* Begin DATA TO PROCESS *
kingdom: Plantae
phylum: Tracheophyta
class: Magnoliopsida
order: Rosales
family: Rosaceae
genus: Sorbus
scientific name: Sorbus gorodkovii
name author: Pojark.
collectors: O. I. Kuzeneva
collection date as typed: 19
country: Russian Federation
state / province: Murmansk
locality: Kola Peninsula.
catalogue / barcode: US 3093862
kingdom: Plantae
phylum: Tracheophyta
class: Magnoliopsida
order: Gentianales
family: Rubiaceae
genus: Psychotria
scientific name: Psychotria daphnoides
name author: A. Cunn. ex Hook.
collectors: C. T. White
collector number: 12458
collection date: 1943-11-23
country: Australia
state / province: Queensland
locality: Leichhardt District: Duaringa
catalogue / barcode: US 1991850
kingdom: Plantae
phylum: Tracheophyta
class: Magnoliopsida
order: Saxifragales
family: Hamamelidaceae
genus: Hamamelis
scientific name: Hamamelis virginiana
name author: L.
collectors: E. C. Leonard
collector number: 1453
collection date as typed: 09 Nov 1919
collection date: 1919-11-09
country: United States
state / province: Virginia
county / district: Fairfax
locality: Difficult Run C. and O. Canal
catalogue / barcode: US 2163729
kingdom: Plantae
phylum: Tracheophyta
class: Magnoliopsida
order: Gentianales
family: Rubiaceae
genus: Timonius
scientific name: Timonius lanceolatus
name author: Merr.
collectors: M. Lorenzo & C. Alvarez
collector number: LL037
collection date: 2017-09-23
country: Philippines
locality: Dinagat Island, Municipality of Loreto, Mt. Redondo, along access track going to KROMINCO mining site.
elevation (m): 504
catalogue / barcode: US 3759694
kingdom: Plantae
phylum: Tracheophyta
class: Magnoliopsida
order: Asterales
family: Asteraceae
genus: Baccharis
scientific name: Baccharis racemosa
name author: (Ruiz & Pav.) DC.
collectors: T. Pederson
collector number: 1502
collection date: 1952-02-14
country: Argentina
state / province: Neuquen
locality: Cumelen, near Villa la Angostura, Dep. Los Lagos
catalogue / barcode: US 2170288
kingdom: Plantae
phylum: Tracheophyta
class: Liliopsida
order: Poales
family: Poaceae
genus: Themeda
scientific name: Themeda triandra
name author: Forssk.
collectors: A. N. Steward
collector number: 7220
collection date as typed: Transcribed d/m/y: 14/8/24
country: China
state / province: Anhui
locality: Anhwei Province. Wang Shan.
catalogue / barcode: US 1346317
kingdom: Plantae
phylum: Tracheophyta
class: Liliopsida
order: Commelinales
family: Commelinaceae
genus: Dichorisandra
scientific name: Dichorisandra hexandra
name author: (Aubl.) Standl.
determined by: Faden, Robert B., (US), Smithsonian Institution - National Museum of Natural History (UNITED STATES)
* End DATA TO PROCESS *
TASK GOAL -
Repeat the lines of the rows above without any change, starting at the line that contains "collector number: 1453" and ending at the line that contains "order: Asterales", with both of those lines included.

RESPONSE FOR THIS EXERCISE -
collector number: 1453
collection date as typed: 09 Nov 1919
collection date: 1919-11-09
country: United States
state / province: Virginia
county / district: Fairfax
locality: Difficult Run C. and O. Canal
catalogue / barcode: US 2163729
kingdom: Plantae
phylum: Tracheophyta
class: Magnoliopsida
order: Gentianales
family: Rubiaceae
genus: Timonius
scientific name: Timonius lanceolatus
name author: Merr.
collectors: M. Lorenzo & C. Alvarez
collector number: LL037
collection date: 2017-09-23
country: Philippines
locality: Dinagat Island, Municipality of Loreto, Mt. Redondo, along access track going to KROMINCO mining site.
elevation (m): 504
catalogue / barcode: US 3759694
kingdom: Plantae
phylum: Tracheophyta
class: Magnoliopsida
order: Asterales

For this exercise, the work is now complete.